Foi então que um segundo pensamento lhe ocorreu.

No século XIII – época de Enrico Dandolo e da Quarta Cruzada –, o idioma do poder ainda era, em grande parte, o latim. Um doge de Veneza que houvesse trazido grande glória para o Império Romano com a reconquista de Constantinopla jamais teria sido enterrado com o nome de Enrico Dandolo... Em vez disso, o nome usado teria sido a versão em latim.

Henricus Dandolo.

Com isso, uma imagem esquecida havia tempos lampejou em sua mente como um raio. Embora houvesse tido a revelação ajoelhado dentro de uma igreja, ele estava certo de que não se tratava de uma inspiração divina. O mais provável era que uma simples “dica” visual lhe tivesse permitido fazer uma súbita conexão. A imagem que saltou de repente das profundezas de sua memória foi a do nome latino de Dandolo... gravado em uma placa de mármore gasto incrustada em um rebuscado piso de lajotas.

Henricus Dandolo.

Quando visualizou a lápide simples que indicava o túmulo do doge, Langdon ficou quase sem ar. Eu já estive lá. Como o poema dizia, Enrico Dandolo estava mesmo enterrado dentro de um museu dourado – um mouseion de santo saber –, só que não era a Basílica de São Marcos.

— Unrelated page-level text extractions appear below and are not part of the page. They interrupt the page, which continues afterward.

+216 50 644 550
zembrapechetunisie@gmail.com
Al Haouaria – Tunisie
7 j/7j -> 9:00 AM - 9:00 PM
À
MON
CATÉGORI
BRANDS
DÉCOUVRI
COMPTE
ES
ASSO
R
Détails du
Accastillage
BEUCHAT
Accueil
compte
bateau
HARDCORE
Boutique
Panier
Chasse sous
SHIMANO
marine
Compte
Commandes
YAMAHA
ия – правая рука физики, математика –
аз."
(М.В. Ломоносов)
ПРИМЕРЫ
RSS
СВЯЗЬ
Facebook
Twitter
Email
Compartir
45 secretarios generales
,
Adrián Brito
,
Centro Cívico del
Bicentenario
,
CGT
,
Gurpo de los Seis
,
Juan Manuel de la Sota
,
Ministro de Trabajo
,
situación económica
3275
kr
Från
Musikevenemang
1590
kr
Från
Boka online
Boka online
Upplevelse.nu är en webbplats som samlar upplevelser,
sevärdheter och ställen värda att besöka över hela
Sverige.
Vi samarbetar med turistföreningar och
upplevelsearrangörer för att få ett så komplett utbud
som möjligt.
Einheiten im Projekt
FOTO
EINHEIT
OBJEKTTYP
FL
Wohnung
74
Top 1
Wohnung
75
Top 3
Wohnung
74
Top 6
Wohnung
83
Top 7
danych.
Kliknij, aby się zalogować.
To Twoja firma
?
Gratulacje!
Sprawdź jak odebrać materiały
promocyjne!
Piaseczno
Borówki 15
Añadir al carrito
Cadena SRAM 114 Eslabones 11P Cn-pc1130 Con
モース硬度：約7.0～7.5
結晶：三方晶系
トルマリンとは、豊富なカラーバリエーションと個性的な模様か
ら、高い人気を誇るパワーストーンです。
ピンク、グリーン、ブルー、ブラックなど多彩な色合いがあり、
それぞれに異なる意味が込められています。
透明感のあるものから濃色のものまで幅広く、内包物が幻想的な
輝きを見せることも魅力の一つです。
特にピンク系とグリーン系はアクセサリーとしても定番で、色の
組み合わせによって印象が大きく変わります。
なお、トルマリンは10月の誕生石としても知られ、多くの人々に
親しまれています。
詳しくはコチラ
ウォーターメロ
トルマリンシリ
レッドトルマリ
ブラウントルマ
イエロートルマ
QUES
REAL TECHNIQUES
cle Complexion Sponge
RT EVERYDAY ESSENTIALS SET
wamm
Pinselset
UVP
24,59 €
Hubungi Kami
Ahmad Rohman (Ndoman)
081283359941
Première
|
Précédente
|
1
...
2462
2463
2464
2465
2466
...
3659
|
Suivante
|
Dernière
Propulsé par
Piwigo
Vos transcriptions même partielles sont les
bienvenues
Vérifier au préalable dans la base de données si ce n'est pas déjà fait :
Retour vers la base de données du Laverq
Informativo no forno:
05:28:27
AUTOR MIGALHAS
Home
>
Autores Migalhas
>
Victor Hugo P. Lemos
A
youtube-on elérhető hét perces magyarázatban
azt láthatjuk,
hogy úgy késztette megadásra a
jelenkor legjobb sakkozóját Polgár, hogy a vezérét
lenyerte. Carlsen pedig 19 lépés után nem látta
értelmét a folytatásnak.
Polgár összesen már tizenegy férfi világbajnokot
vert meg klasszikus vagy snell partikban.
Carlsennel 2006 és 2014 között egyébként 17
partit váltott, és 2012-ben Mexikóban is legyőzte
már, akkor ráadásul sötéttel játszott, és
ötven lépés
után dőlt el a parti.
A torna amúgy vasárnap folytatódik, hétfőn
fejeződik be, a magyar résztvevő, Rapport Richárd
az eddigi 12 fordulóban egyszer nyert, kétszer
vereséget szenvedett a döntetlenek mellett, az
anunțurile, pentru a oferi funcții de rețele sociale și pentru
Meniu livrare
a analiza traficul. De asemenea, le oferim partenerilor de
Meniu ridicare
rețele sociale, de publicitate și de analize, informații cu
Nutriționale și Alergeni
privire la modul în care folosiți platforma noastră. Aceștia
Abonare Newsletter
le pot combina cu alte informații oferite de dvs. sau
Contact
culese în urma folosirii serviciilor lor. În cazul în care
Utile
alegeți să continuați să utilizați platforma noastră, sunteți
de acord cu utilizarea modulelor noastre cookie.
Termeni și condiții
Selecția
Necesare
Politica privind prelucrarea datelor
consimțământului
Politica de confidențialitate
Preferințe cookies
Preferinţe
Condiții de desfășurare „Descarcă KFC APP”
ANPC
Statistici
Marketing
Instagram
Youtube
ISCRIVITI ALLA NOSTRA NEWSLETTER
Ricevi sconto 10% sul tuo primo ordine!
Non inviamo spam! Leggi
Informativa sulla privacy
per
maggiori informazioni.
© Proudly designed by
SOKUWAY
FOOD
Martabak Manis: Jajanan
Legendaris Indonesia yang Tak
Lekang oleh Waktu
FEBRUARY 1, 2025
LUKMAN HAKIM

Assimilando a realidade, Langdon foi se levantando bem devagar.

– Não estou conseguindo sinal – falou Sienna, descendo de junto do poço de luz e andando em sua direção.

– Não precisa mais – ele conseguiu dizer. – O mouseion dourado de santo saber... – Ele respirou fundo. – Eu... me enganei.

Sienna ficou pálida.

– Não me diga que estamos no museu errado.

– Sienna – sussurrou Langdon, sentindo um mal-estar. – Nós estamos no país errado.